- [WORK REQUIRED]: Omitting every picture, output the records below exactly, please.

- [DATASET ENTRIES]:
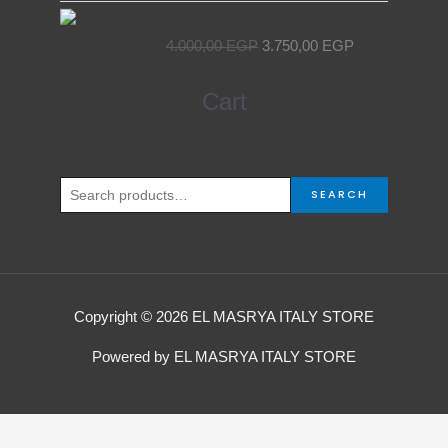
Original
Current
Egyptian Elevator Door
price
price
4.000,00
EGP
3.750,00
EGP
was:
is:
4.000,00 EGP.
3.750,00 EGP.
Search
Cart
for:
SEARCH
Copyright © 2026 EL MASRYA ITALY STORE
Powered by EL MASRYA ITALY STORE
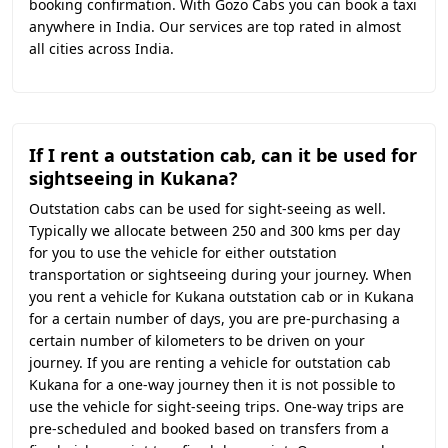
booking confirmation. With Gozo Cabs you can book a taxi
anywhere in India. Our services are top rated in almost
all cities across India.
If I rent a outstation cab, can it be used for
sightseeing in Kukana?
Outstation cabs can be used for sight-seeing as well.
Typically we allocate between 250 and 300 kms per day
for you to use the vehicle for either outstation
transportation or sightseeing during your journey. When
you rent a vehicle for Kukana outstation cab or in Kukana
for a certain number of days, you are pre-purchasing a
certain number of kilometers to be driven on your
journey. If you are renting a vehicle for outstation cab
Kukana for a one-way journey then it is not possible to
use the vehicle for sight-seeing trips. One-way trips are
pre-scheduled and booked based on transfers from a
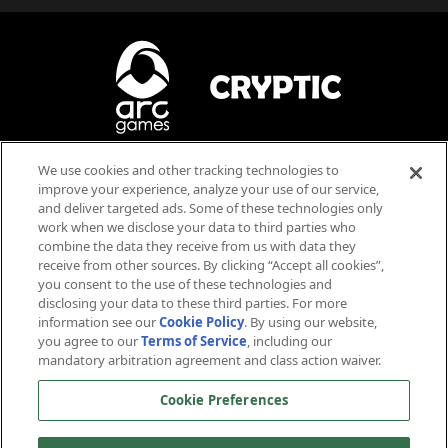
We use cookies and other tracking technologies to
Blood
Violence
improve your experience, analyze your use of our service,
Language
and deliver targeted ads. Some of these technologies only
work when we disclose your data to third parties who
Users Interact
combine the data they receive from us with data they
receive from other sources. By clicking “Accept all cookies”,
you consent to the use of these technologies and
disclosing your data to these third parties. For more
information see our
Cookie Policy
. By using our website,
you agree to our
Terms of Service
, including our
mandatory arbitration agreement and class action waiver.
™ & © 2026 CBS Studios Inc. © 2026 Paramount Pictures Corp. Star Trek and related marks and logos
Cookie Preferences
are trademarks of CBS Studios Inc. All Rights Reserved. © 2026 Arc Games Inc. Game code © 2026
Cryptic Studios, Inc. Cryptic is a trademark of Cryptic Studios, Inc. All Rights Reserved. Other
trademarks are property of their respective owners.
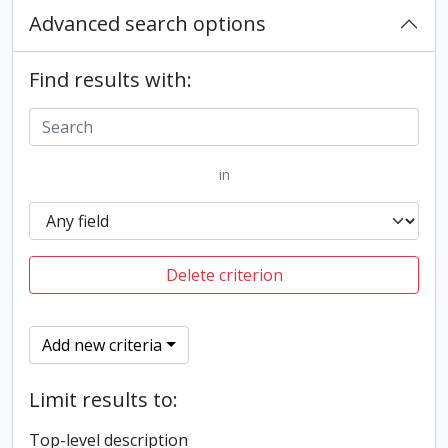
Advanced search options
Find results with:
in
Delete criterion
Add new criteria
Limit results to:
Top-level description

- [OUTPUT]:
Original
Current
Egyptian Elevator Door
price
price
4.000,00
EGP
3.750,00
EGP
was:
is:
4.000,00 EGP.
3.750,00 EGP.
Search
Cart
for:
SEARCH
Copyright © 2026 EL MASRYA ITALY STORE
Powered by EL MASRYA ITALY STORE
booking confirmation. With Gozo Cabs you can book a taxi
anywhere in India. Our services are top rated in almost
all cities across India.
If I rent a outstation cab, can it be used for
sightseeing in Kukana?
Outstation cabs can be used for sight-seeing as well.
Typically we allocate between 250 and 300 kms per day
for you to use the vehicle for either outstation
transportation or sightseeing during your journey. When
you rent a vehicle for Kukana outstation cab or in Kukana
for a certain number of days, you are pre-purchasing a
certain number of kilometers to be driven on your
journey. If you are renting a vehicle for outstation cab
Kukana for a one-way journey then it is not possible to
use the vehicle for sight-seeing trips. One-way trips are
pre-scheduled and booked based on transfers from a
We use cookies and other tracking technologies to
Blood
Violence
improve your experience, analyze your use of our service,
Language
and deliver targeted ads. Some of these technologies only
work when we disclose your data to third parties who
Users Interact
combine the data they receive from us with data they
receive from other sources. By clicking “Accept all cookies”,
you consent to the use of these technologies and
disclosing your data to these third parties. For more
information see our
Cookie Policy
. By using our website,
you agree to our
Terms of Service
, including our
mandatory arbitration agreement and class action waiver.
™ & © 2026 CBS Studios Inc. © 2026 Paramount Pictures Corp. Star Trek and related marks and logos
Cookie Preferences
are trademarks of CBS Studios Inc. All Rights Reserved. © 2026 Arc Games Inc. Game code © 2026
Cryptic Studios, Inc. Cryptic is a trademark of Cryptic Studios, Inc. All Rights Reserved. Other
trademarks are property of their respective owners.
Advanced search options
Find results with:
in
Delete criterion
Add new criteria
Limit results to:
Top-level description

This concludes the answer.